Many of us have heard of the stories of struggles within our families, and the adversity our parents or grandparents faced trying to make it in this country. These stories often serve as reminders — parables that teach us to work hard and choose a career with which we could support our families.
The toy stethoscope was a stepping stone for me. It was the beginning of being pushed towards a field of my parents’ liking rather than my own. Except as I grew older, I successfully dodged the parental expectations for becoming a doctor, lawyer or engineer.
And you can too.
Here’s the thing — many immigrant parents sincerely believe that these three career paths are the best ways to find a future of stability in which you’ll be able to support yourself. And why shouldn’t they? We all know that these three fields can provide a good income.
The problem kicks in when you find yourself at odds with your parents because none of these career paths sound like the right fit for you. If you’re wanting to go into one of these fields and it fulfills your parents dreams at the same time, that’s awesome — but not everyone is in the same spot.
The sad reality of the immigrant narrative is that many of our parents had hopes and dreams for their lives and futures that just didn’t transpire. It’s unfortunate that this is a common theme, but we all know from those cliché coming-of-age movies that our parents’ dreams aren’t necessarily our dreams.
The nightmare that comes with being a first-generation kid is that there are often numerous barriers that make communication between you and your parents extremely difficult.
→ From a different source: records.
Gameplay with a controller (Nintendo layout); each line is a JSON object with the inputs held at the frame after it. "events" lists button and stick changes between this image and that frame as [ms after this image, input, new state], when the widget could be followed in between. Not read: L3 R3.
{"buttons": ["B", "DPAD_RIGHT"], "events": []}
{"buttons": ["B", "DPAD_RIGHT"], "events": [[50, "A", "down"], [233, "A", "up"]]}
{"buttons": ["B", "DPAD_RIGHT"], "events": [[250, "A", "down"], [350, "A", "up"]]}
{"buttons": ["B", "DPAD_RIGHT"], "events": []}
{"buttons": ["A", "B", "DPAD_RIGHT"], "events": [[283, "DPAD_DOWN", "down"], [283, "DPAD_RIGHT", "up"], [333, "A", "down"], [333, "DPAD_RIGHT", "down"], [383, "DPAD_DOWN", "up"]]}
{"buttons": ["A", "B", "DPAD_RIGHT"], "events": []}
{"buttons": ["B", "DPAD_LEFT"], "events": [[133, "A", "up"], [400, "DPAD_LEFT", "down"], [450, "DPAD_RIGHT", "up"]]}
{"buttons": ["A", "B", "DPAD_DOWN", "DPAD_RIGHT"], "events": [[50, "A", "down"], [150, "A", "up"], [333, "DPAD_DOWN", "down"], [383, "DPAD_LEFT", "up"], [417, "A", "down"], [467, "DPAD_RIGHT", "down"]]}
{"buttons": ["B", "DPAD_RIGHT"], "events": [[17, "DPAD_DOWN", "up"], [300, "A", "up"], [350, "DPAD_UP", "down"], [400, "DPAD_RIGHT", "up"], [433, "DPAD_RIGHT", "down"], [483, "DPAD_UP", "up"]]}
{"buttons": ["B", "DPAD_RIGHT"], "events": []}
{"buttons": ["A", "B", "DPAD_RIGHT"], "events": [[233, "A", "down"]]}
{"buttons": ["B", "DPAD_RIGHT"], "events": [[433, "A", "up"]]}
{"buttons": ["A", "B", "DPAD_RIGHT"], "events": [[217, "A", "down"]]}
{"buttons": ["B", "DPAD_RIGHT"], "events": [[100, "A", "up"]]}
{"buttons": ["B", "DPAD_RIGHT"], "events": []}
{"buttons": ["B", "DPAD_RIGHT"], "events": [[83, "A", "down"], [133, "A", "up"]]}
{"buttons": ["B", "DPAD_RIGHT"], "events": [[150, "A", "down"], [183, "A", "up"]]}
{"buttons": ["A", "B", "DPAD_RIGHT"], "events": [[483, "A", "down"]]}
I’ve essentially grown up in a whole different world than my parents which creates obstacles including language, culture, religion and so much more.
But you can wake up from this nightmare. You don’t have to be the vehicle for your parents’ dream to live on. You don’t have to spend years upon years of studying for a career you don’t want. You are truly able to do whatever.
The key is to get your parents to understand and that won’t be easy. Whatever life path you choose to pursue, your parents need to see that it is viable. Until you’re making a stable income and you can afford your own necessities, you might still be at odds with your parents.
So is it worth it? I can’t really answer that for you. Maybe you’re not sure what you want to be and you’re not totally against following your parents’ directions. You might end up loving the career that you stick with. The thing is, you don’t have to rush to figure it out.
I still have no idea what I want to do, but I know I don’t want to be a doctor, lawyer or engineer — no hate, y’all are all great, I just can’t do that personally.
I will definitely have some conflict and arguments with my parents because of this, but I would rather have that than spend the rest of my life unhappy in a career I don’t want.